Enunciado de la tarea: Explica, según el texto sobre las fronteras, por qué se descartan por completo las fronteras políticas.

Fragmento del documento:
========

Parte de mi frustrada vocación de farero nace con mi fascinación por las fronteras. Las naturales y las metafóricas. La costa, una cordillera, un río sin márgenes. El ir y venir, la incertidumbre del futuro, dejar atrás la señal de carretera que alerta de que estás dejando atrás todo lo que hay al otro lado de la señal. Los naufragios, los horizontes, hasta la frontera de los besos de Miguel Hernández en las Nanas de la cebolla. También me interesan las de ficción, como Casablanca, como Sed de mal, como la bíblica Torre de Babel, como el Revolver de los Beatles o el Highway 61 Revisited de Dylan, que no son sino ecuaciones de física teórica que abren puertas a otros mundos. Descarto por completo las fronteras políticas, que solo servían para aprenderse las capitales mundiales en quinto de EGB y que ahora pretenden utilizarse en un solo sentido. Cuando lo que deberíamos hacer es borrarlas con el pie como hacen los tenistas con las marcas buenas de los contrarios en la tierra batida.

========

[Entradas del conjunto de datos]
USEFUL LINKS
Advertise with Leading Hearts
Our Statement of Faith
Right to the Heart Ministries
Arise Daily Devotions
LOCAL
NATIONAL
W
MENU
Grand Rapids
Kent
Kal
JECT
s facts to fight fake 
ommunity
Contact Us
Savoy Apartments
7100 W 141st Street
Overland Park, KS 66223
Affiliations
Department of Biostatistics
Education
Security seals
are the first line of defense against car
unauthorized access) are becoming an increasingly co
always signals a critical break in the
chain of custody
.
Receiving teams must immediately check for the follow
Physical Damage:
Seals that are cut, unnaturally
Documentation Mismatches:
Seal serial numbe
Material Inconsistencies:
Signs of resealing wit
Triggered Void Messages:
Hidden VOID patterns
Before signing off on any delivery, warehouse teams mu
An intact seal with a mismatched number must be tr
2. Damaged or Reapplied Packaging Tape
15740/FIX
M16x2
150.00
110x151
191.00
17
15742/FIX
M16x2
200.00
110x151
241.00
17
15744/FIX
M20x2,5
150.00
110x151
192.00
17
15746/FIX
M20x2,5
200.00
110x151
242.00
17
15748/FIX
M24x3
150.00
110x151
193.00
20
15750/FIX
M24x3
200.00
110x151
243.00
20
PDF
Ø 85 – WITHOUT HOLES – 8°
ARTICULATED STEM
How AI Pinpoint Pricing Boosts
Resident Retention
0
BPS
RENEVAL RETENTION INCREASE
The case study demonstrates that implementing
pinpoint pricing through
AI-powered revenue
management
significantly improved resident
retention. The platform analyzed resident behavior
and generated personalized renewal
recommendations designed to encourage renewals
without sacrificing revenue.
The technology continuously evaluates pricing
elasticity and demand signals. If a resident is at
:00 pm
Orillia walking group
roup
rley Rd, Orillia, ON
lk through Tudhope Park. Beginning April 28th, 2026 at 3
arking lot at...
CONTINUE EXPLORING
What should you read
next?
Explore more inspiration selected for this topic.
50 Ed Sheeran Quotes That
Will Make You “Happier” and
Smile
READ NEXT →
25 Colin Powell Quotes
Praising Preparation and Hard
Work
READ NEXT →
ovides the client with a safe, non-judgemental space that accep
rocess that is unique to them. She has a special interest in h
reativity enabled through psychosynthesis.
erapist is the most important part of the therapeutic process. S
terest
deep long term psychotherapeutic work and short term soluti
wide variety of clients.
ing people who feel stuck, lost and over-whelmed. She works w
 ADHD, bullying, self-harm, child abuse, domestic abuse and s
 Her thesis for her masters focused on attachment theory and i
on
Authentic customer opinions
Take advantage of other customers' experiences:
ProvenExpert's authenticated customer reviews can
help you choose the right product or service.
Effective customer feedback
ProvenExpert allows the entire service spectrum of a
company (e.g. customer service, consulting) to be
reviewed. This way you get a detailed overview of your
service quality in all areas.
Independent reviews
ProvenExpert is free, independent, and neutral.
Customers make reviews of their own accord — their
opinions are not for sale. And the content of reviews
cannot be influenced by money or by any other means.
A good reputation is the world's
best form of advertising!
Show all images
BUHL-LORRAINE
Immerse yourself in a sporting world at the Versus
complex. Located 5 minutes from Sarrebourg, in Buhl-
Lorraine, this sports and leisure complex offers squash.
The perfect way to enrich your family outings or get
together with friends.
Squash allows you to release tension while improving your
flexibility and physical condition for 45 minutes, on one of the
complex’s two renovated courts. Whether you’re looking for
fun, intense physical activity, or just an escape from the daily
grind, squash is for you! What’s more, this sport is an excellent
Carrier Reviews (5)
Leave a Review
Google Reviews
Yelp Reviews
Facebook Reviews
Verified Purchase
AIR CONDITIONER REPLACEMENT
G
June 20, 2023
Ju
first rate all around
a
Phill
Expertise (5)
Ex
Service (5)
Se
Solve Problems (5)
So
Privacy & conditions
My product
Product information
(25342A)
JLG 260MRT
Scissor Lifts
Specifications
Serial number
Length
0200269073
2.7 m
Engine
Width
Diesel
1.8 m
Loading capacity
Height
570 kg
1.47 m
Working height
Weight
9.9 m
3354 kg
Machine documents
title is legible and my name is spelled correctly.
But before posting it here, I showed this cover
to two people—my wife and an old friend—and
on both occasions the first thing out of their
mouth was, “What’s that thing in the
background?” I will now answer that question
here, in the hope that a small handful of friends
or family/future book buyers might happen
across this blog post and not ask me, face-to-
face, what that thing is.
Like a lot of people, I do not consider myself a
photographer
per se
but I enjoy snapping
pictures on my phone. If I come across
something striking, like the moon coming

========

Espacio de respuesta: Se descartan porque solo servían para aprenderse las capitales mundiales en quinto de EGB y porque ahora pretenden utilizarse en un solo sentido.